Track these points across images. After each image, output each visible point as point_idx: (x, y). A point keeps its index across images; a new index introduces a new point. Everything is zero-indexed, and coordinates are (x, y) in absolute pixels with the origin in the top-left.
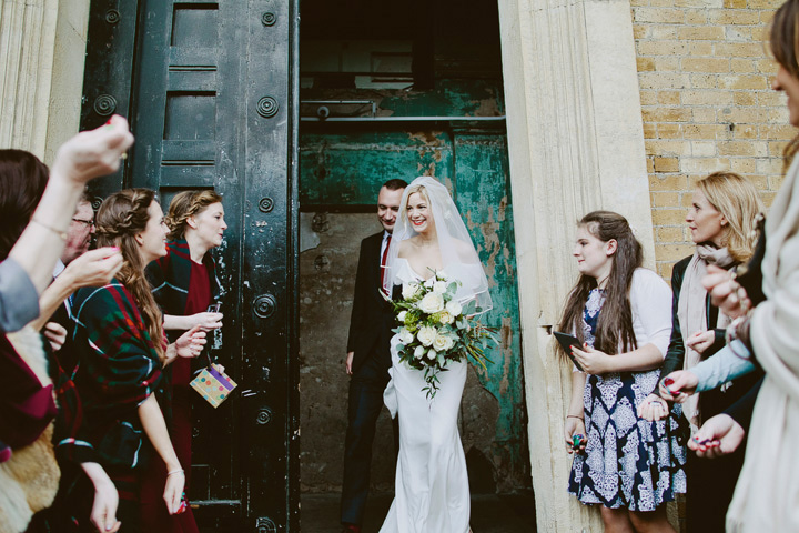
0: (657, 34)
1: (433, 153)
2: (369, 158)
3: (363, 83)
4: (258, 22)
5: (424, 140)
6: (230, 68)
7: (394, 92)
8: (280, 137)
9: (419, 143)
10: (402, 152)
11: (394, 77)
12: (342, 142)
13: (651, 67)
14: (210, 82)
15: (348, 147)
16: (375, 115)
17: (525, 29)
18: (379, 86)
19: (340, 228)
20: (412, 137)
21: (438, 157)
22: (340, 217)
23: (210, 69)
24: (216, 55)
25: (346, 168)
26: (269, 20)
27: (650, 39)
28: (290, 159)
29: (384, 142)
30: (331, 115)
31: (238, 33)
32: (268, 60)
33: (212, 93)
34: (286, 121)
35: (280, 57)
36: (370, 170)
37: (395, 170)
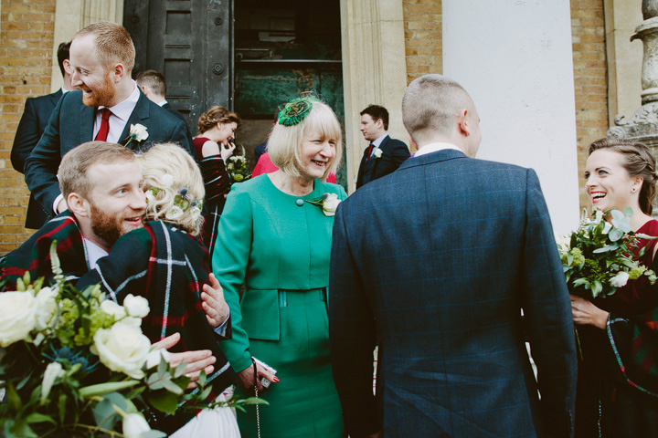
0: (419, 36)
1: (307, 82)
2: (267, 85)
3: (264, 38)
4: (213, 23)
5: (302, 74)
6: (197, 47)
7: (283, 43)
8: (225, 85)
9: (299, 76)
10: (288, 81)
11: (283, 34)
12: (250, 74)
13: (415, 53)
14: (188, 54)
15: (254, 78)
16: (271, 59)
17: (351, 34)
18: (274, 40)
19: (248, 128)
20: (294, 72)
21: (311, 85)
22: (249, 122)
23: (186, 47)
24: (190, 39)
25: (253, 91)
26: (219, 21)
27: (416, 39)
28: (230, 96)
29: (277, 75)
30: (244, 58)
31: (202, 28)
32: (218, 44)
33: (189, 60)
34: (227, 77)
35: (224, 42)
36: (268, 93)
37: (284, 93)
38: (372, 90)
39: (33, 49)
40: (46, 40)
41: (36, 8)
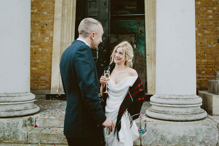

·····

-- Prompt --
The entries are to be written out again exactly, without their pictures.

-- Output for this exercise --
Track these points across images. After each image, output each visible point as point_idx: (x, y). A point keeps its index across images; a new index introduces a new point. Everything is zero-indexed, and coordinates are (x, y) in absolute pixels with the origin in the top-left.
0: (657, 34)
1: (433, 153)
2: (369, 158)
3: (363, 83)
4: (258, 22)
5: (424, 140)
6: (230, 68)
7: (394, 92)
8: (280, 137)
9: (419, 143)
10: (402, 152)
11: (394, 77)
12: (342, 142)
13: (651, 67)
14: (210, 82)
15: (348, 147)
16: (375, 115)
17: (525, 29)
18: (379, 86)
19: (340, 228)
20: (412, 137)
21: (438, 157)
22: (340, 217)
23: (210, 69)
24: (216, 55)
25: (346, 168)
26: (269, 20)
27: (650, 39)
28: (290, 159)
29: (384, 142)
30: (331, 115)
31: (238, 33)
32: (268, 60)
33: (212, 93)
34: (286, 121)
35: (280, 57)
36: (370, 170)
37: (395, 170)
0: (419, 36)
1: (307, 82)
2: (267, 85)
3: (264, 38)
4: (213, 23)
5: (302, 74)
6: (197, 47)
7: (283, 43)
8: (225, 85)
9: (299, 76)
10: (288, 81)
11: (283, 34)
12: (250, 74)
13: (415, 53)
14: (188, 54)
15: (254, 78)
16: (271, 59)
17: (351, 34)
18: (274, 40)
19: (248, 128)
20: (294, 72)
21: (311, 85)
22: (249, 122)
23: (186, 47)
24: (190, 39)
25: (253, 91)
26: (219, 21)
27: (416, 39)
28: (230, 96)
29: (277, 75)
30: (244, 58)
31: (202, 28)
32: (218, 44)
33: (189, 60)
34: (227, 77)
35: (224, 42)
36: (268, 93)
37: (284, 93)
38: (372, 90)
39: (33, 49)
40: (46, 40)
41: (36, 8)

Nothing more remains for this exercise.